2001; Elsevier BV; Volume: 98; Issue: 5 Linguagem: Inglês

10.1182/blood.v98.5.1542

1528-0020

Andrea Renz, Wolfgang E. Berdel, Michael Kreuter, Claus Belka, Klaus Schulze‐Osthoff, Marek Łoś,

Mitochondrial Function and Pathology

Diverse death stimuli including anticancer drugs trigger apoptosis by inducing the translocation of cytochrome c from the outer mitochondrial compartment into the cytosol.

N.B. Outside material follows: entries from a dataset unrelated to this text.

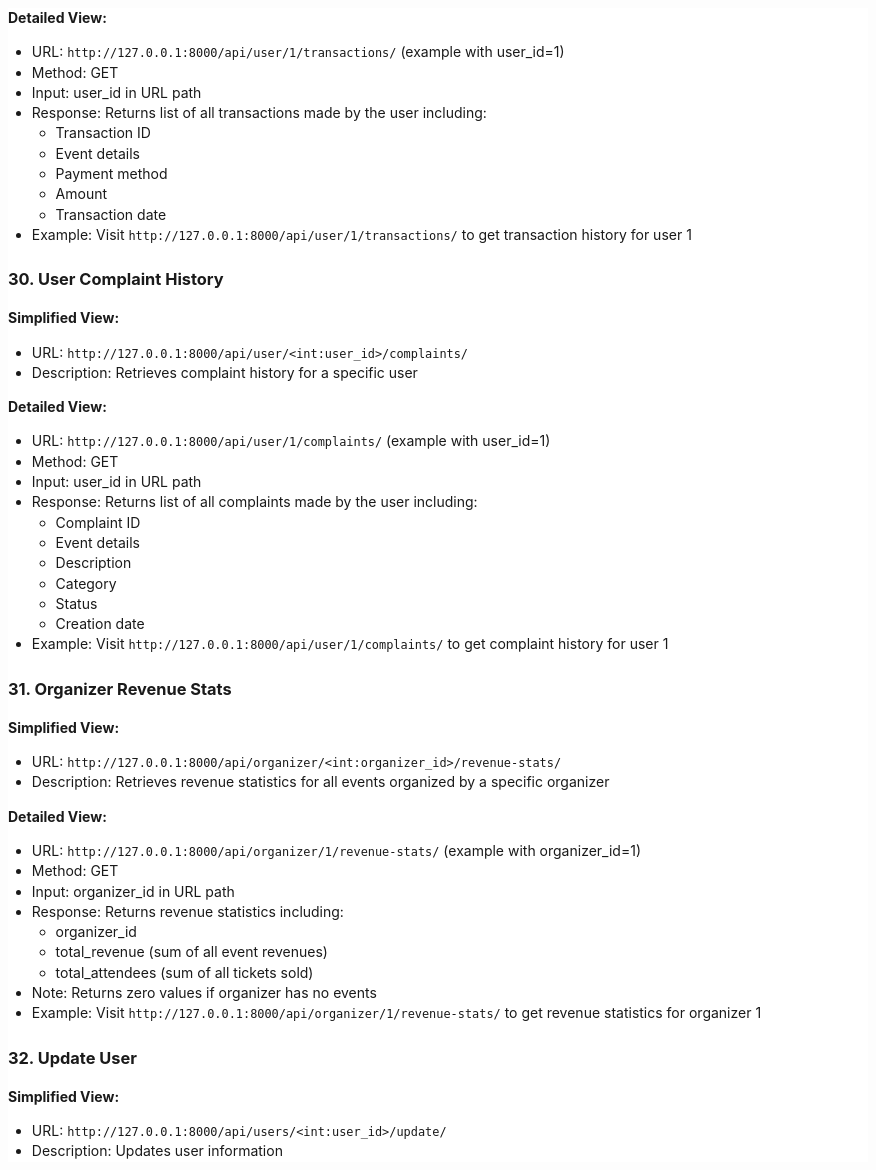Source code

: **Detailed View:**
- URL: `http://127.0.0.1:8000/api/user/1/transactions/` (example with user_id=1)
- Method: GET
- Input: user_id in URL path
- Response: Returns list of all transactions made by the user including:
  - Transaction ID
  - Event details
  - Payment method
  - Amount
  - Transaction date
- Example: Visit `http://127.0.0.1:8000/api/user/1/transactions/` to get transaction history for user 1

### 30. User Complaint History
**Simplified View:**
- URL: `http://127.0.0.1:8000/api/user/<int:user_id>/complaints/`
- Description: Retrieves complaint history for a specific user

**Detailed View:**
- URL: `http://127.0.0.1:8000/api/user/1/complaints/` (example with user_id=1)
- Method: GET
- Input: user_id in URL path
- Response: Returns list of all complaints made by the user including:
  - Complaint ID
  - Event details
  - Description
  - Category
  - Status
  - Creation date
- Example: Visit `http://127.0.0.1:8000/api/user/1/complaints/` to get complaint history for user 1

### 31. Organizer Revenue Stats
**Simplified View:**
- URL: `http://127.0.0.1:8000/api/organizer/<int:organizer_id>/revenue-stats/`
- Description: Retrieves revenue statistics for all events organized by a specific organizer

**Detailed View:**
- URL: `http://127.0.0.1:8000/api/organizer/1/revenue-stats/` (example with organizer_id=1)
- Method: GET
- Input: organizer_id in URL path
- Response: Returns revenue statistics including:
  - organizer_id
  - total_revenue (sum of all event revenues)
  - total_attendees (sum of all tickets sold)
- Note: Returns zero values if organizer has no events
- Example: Visit `http://127.0.0.1:8000/api/organizer/1/revenue-stats/` to get revenue statistics for organizer 1

### 32. Update User
**Simplified View:**
- URL: `http://127.0.0.1:8000/api/users/<int:user_id>/update/`
- Description: Updates user information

Once released, cytochrome c cooperates with apoptotic protease-activating factor-1 and deoxyadenosine triphosphate in caspase-9 activation and initiation of the apoptotic protease cascade. The results of this study show that on death induction by chemotherapeutic drugs, staurosporine and triggering of the death receptor CD95, cytochrome c not only translocates into the cytosol, but furthermore can be abundantly detected in the extracellular medium. The cytochrome c release from the cell is a rapid and apoptosis-specific process that occurred within 1 hour after induction of apoptosis, but not during necrosis. Interestingly, elevated cytochrome c levels were observed in sera from patients with hematologic malignancies. In the course of cancer chemotherapy, the serum levels of cytochrome c in the majority of the patients grew rapidly as a result of increased cell death. These data suggest that monitoring of cytochrome c in the serum of patients with tumors might serve as a useful clinical marker for the detection of the onset of apoptosis and cell turnover in vivo.